The human-agent org chart

The hardest part of agent management isn't technical. It's organizational. Agents enter teams with existing dynamics, established workflows, and real people who have reasonable questions about what these new additions mean for their roles.

Agents augment roles. They don't fill headcount slots. This isn't messaging. It's architecture. When you deploy an agent to handle tier-1 support tickets, the humans don't disappear. Their role shifts: complex cases, quality review, defining decision boundaries. The team gets more capable. The people become more valuable. But only if you design for it.

The companies treating agents as headcount replacements are discovering a painful irony: cutting the people who understand the work makes the agents worse. Agents execute patterns that experienced humans defined. Remove the humans and you remove the knowledge the agents depend on.

Map agents to the org chart. Every agent has a visible place in the team structure: what it does, who supervises it, who reviews output, what authority it has. KPMG found that organizations getting real results from agents manage them through the same lifecycle as employees: onboarding, performance management, offboarding. Invisible agents are unmanaged agents.

Define how information flows. Humans need to see what agents are doing, what they've decided, and where they've flagged uncertainty. A dashboard showing agent activity and decision logs beats a Slack channel full of notifications everyone learns to ignore.

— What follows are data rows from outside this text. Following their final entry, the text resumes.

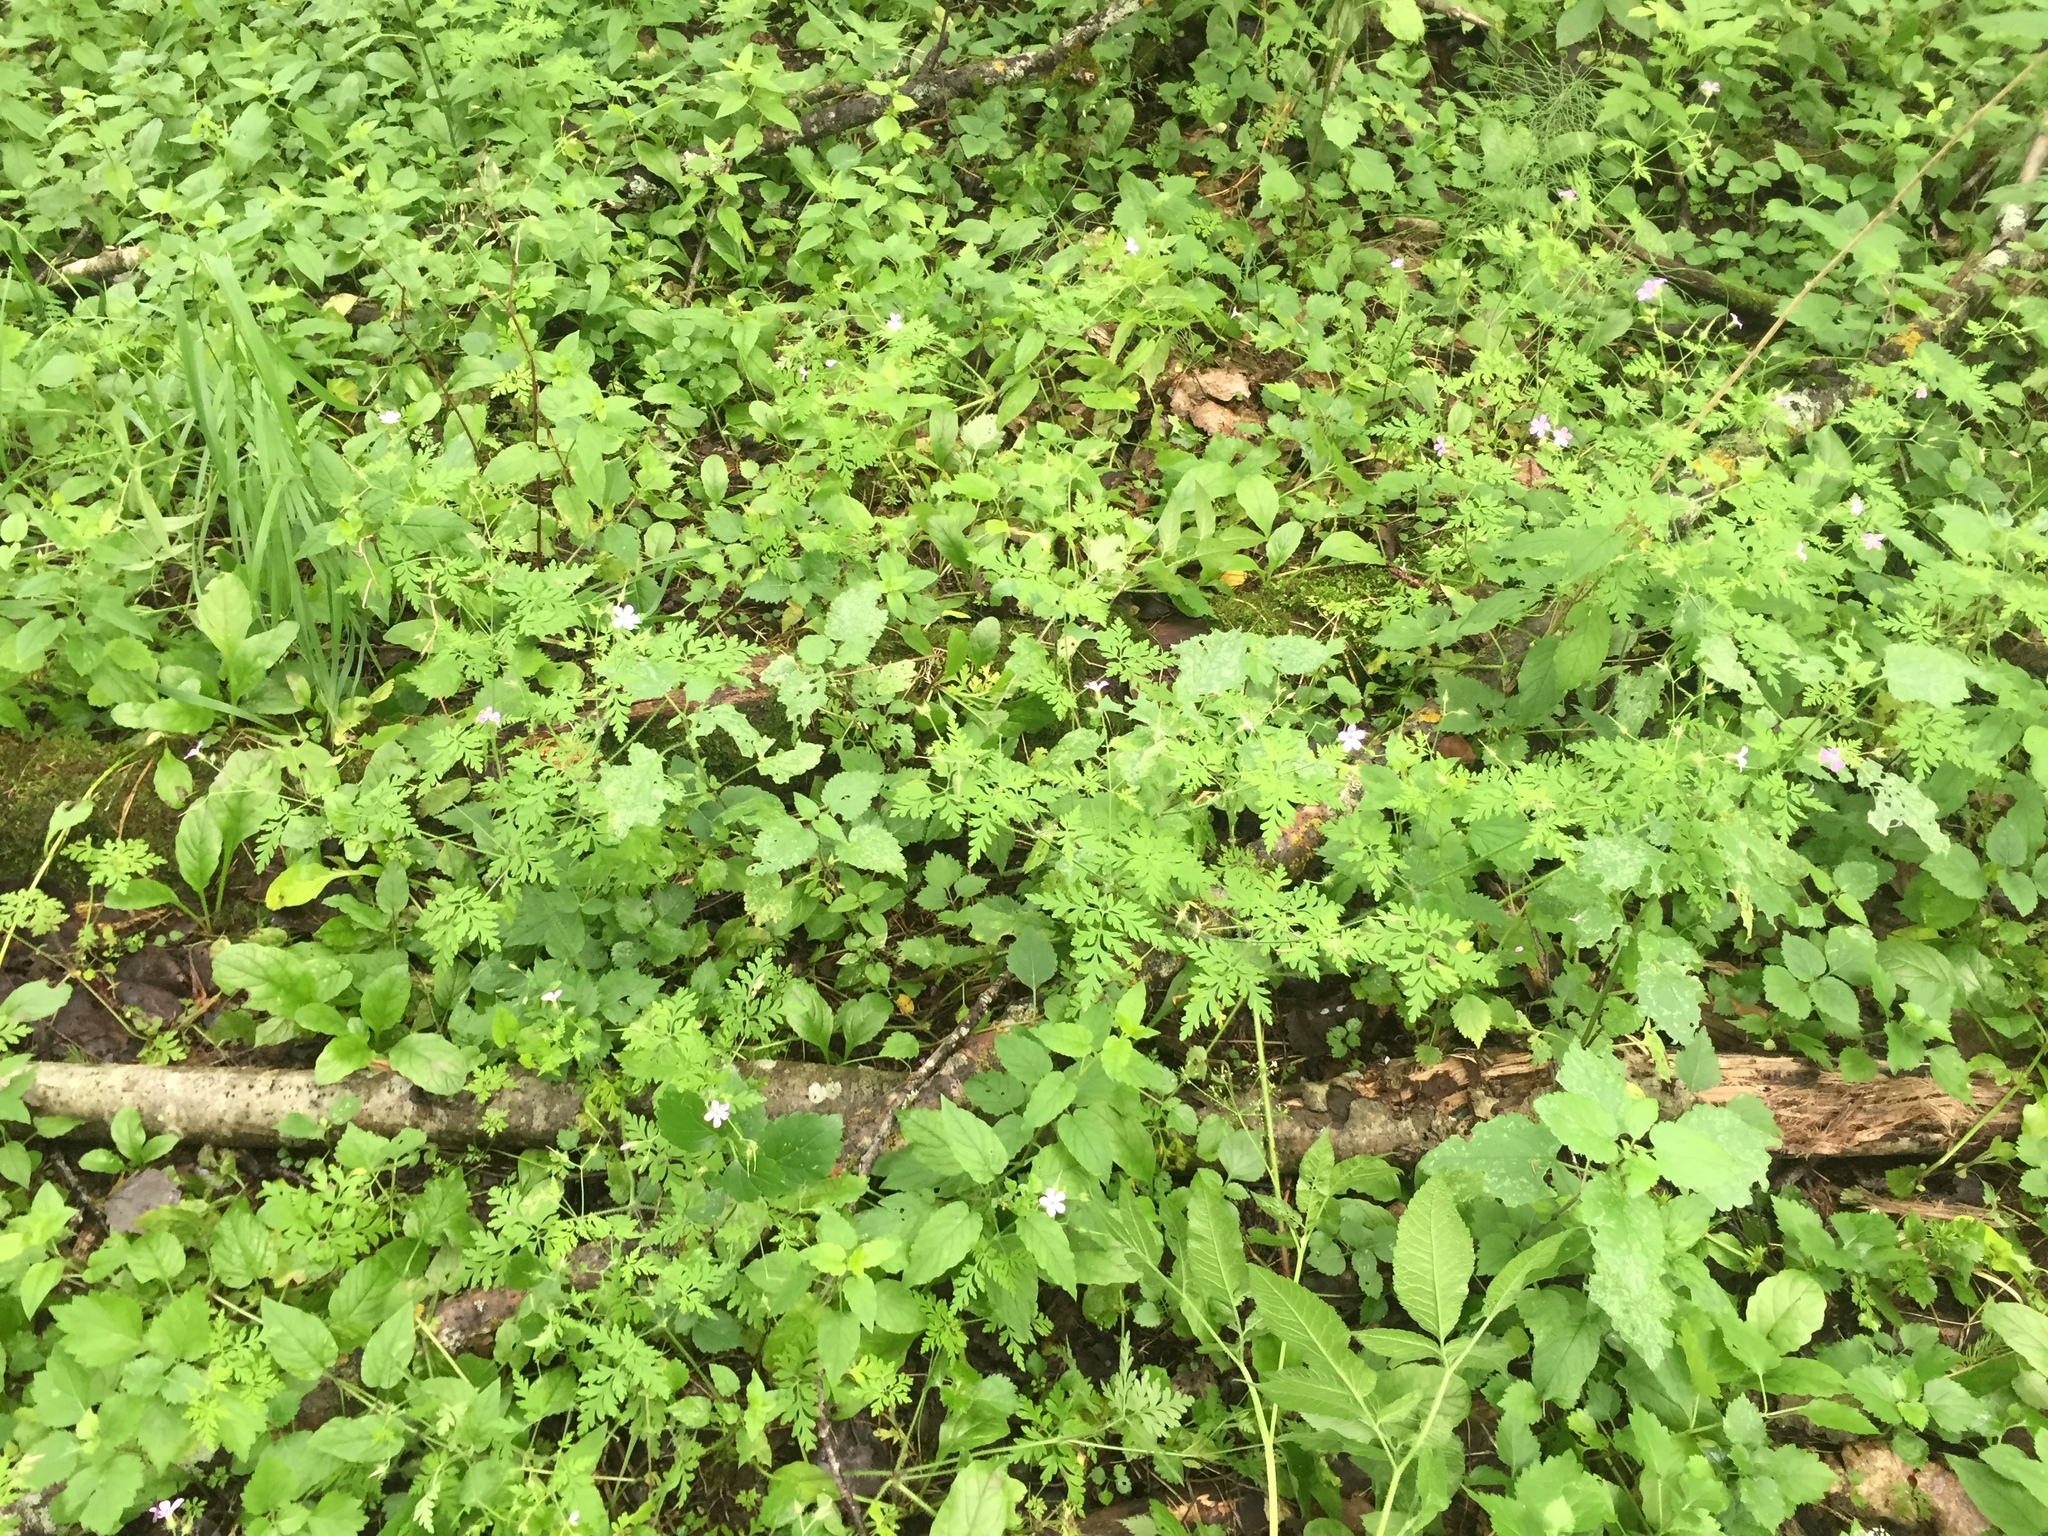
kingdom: Plantae
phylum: Tracheophyta
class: Magnoliopsida
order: Geraniales
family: Geraniaceae
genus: Geranium
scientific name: Geranium robertianum
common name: Herb-robert
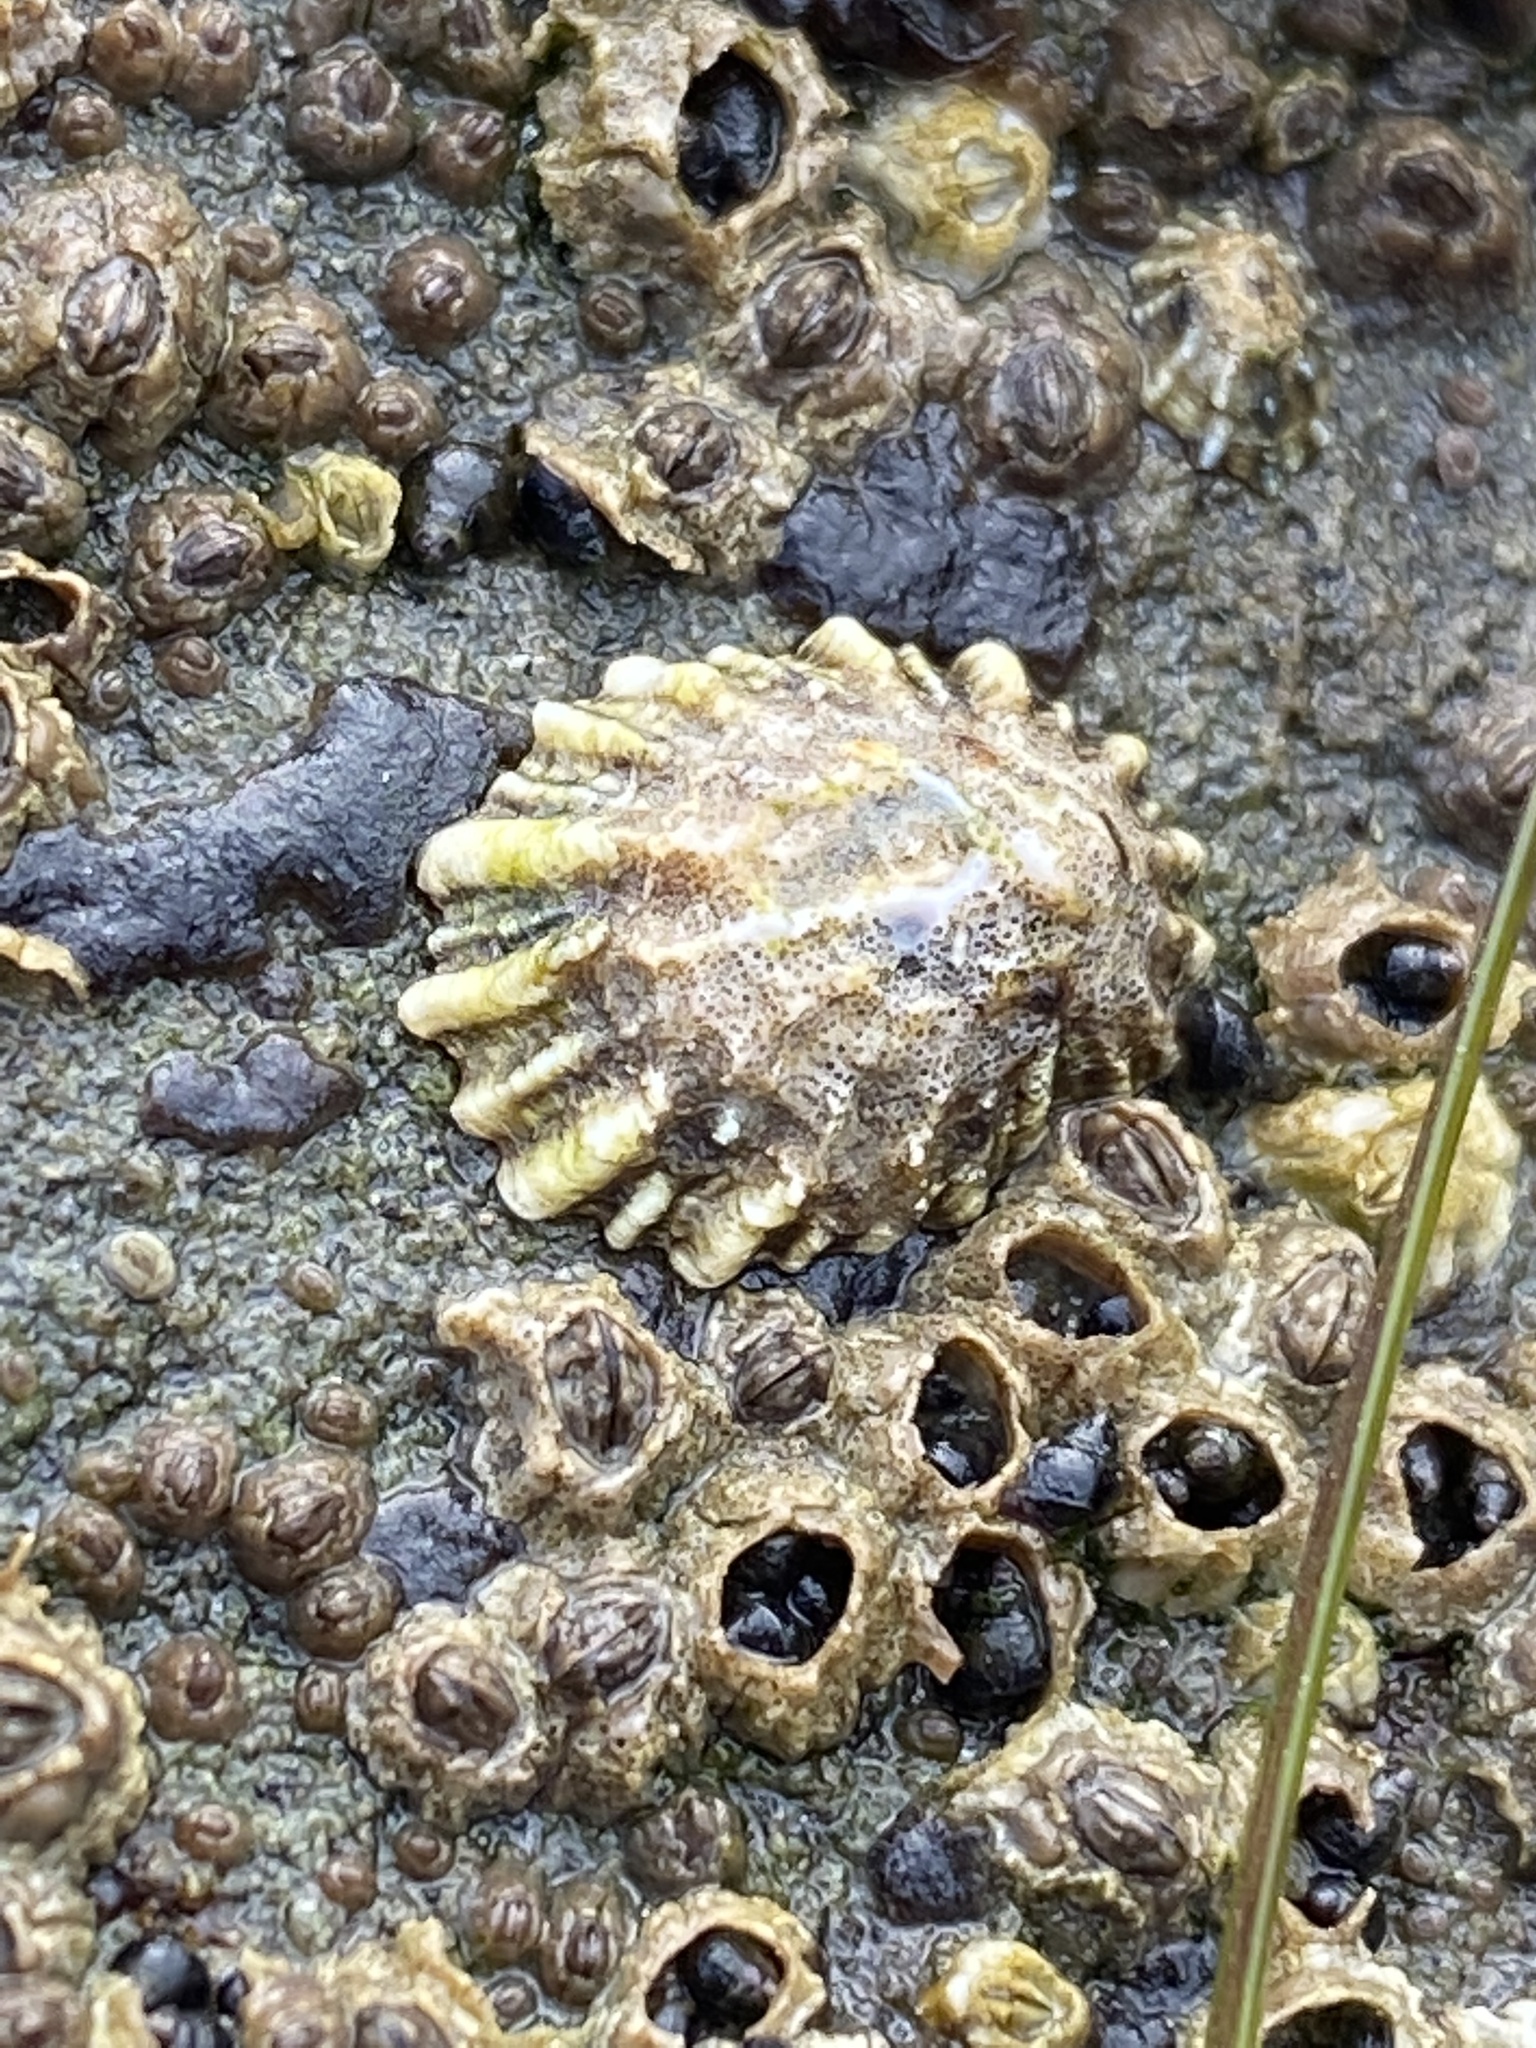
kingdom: Animalia
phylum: Mollusca
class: Gastropoda
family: Lottiidae
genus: Lottia
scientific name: Lottia scabra
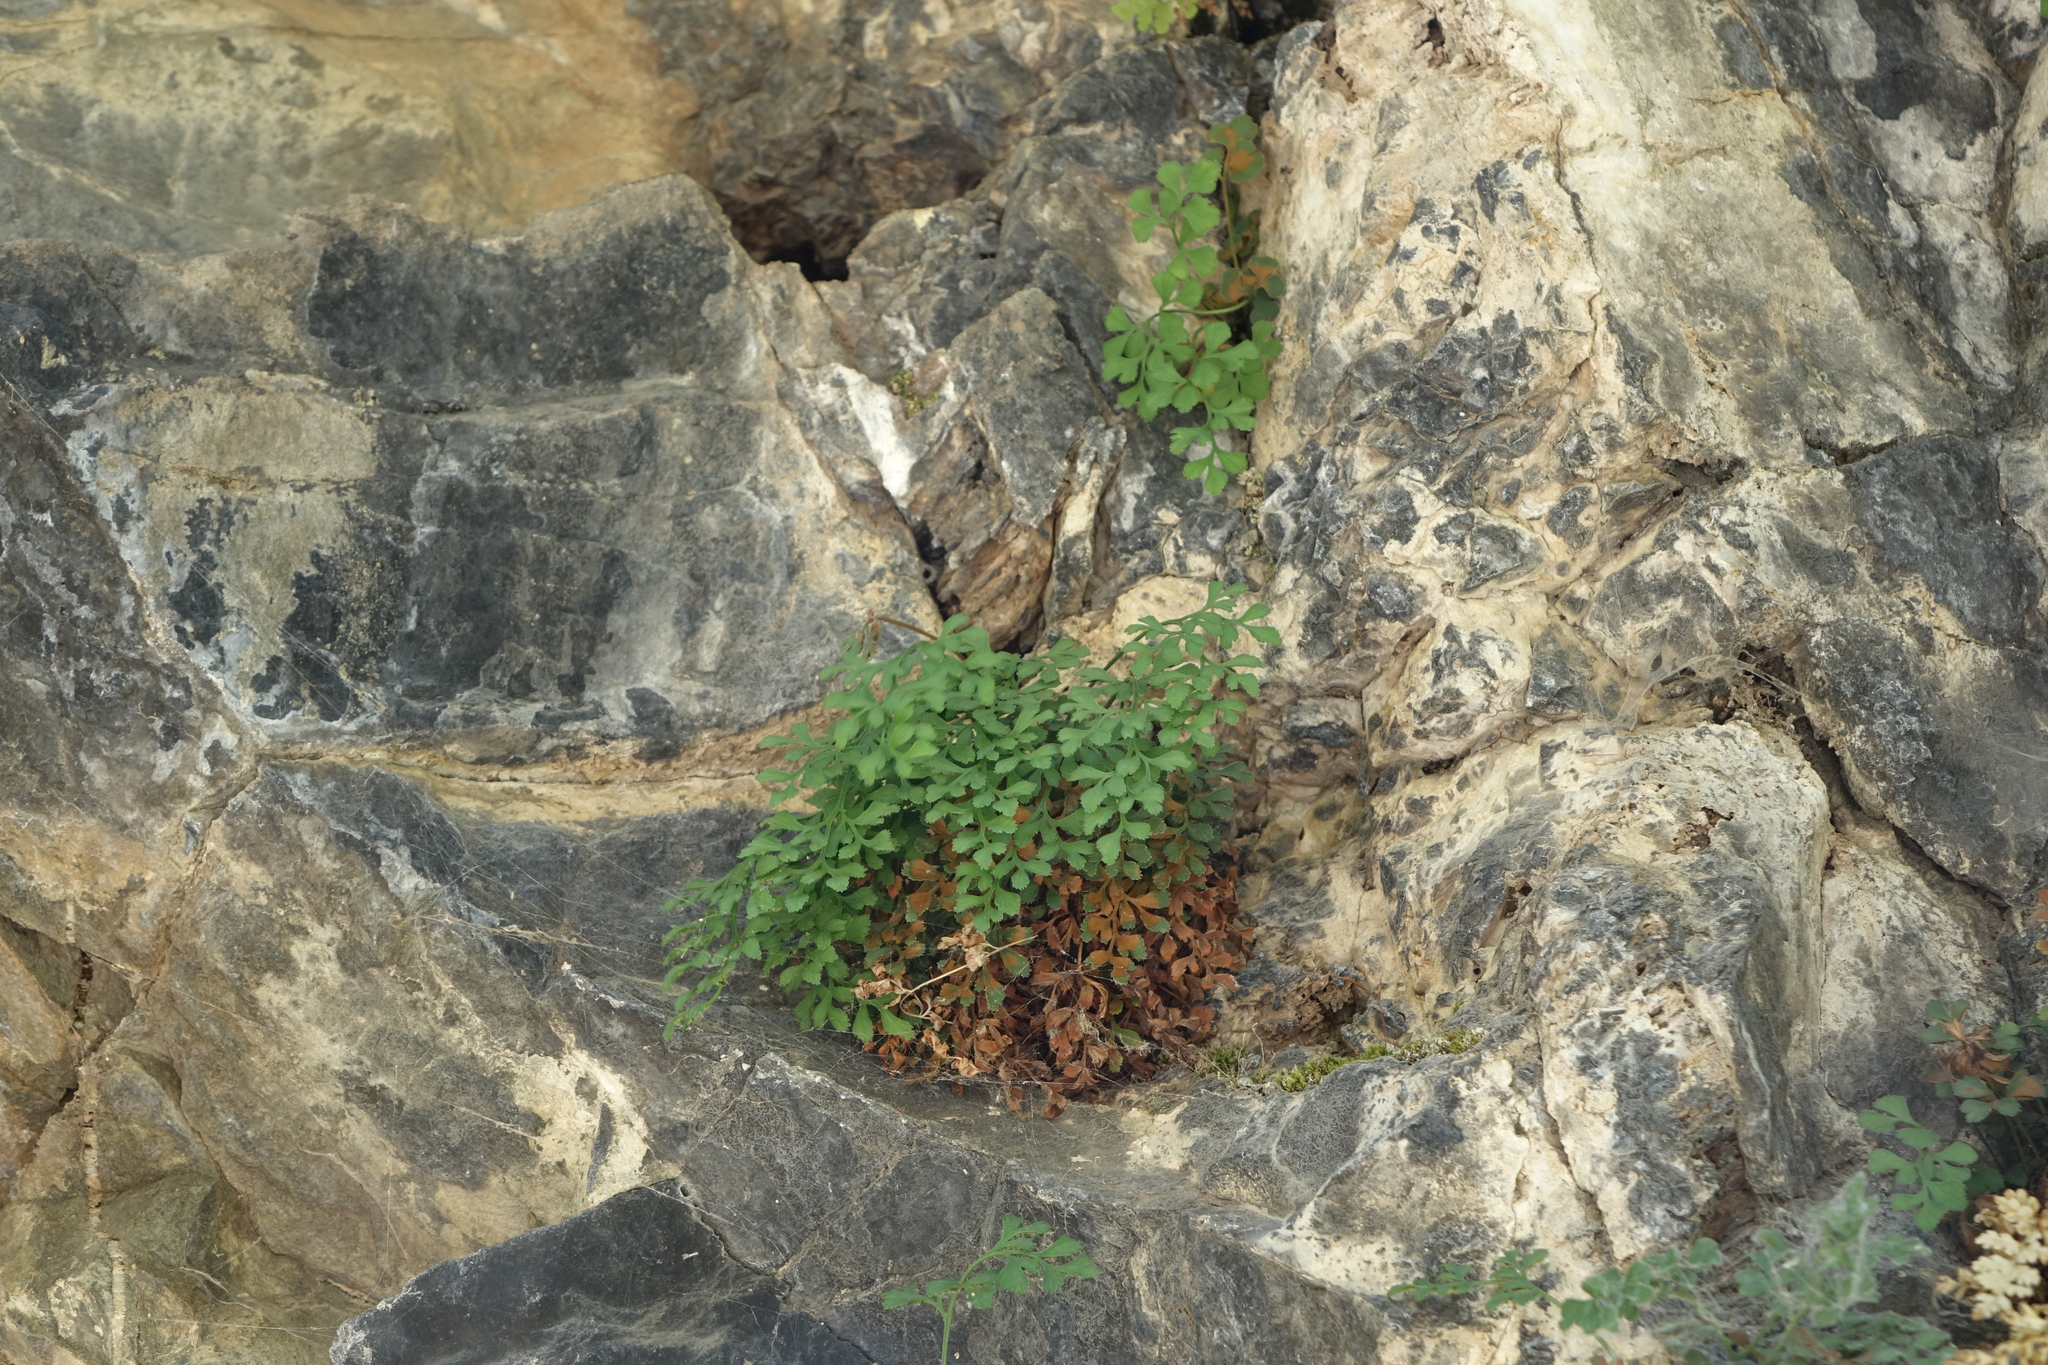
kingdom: Plantae
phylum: Tracheophyta
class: Polypodiopsida
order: Polypodiales
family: Aspleniaceae
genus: Asplenium
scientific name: Asplenium ruta-muraria
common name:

Address the room. Your team has questions. Some version of "is this going to replace me?" will be present whether anyone says it or not. Answer directly, with specifics. "This agent handles X. Your role shifts to Y and Z, which require your judgment. Here's what that looks like." Calix built a culture where employees build their own agents for their own workflows. That works because the framing matches reality: agents handle repetition, humans handle everything that requires thinking.

Start with one

Microsoft found that 82% of leaders plan to expand workforce capacity with agents and digital labor. McKinsey projects that small teams of two to five people will supervise 50-100 specialized agents running end-to-end processes. Those numbers describe where this is headed. Not where to start.

Start with one agent. One well-defined task. One set of OKRs. One supervisor. Level 1 on the trust ladder. Monthly reviews.

Get that right. Learn what works in your context, with your team, on your workflows. Then add the second. The management infrastructure you build around the first one makes the second faster and the tenth routine.

If you haven't evaluated which workflows are ready for agents, that step comes first. Our readiness scorecard gives you a framework for figuring out where to start.

The companies pulling ahead aren't deploying the most agents. They're managing the ones they have. Deployment is the easy part. Management is where the value compounds.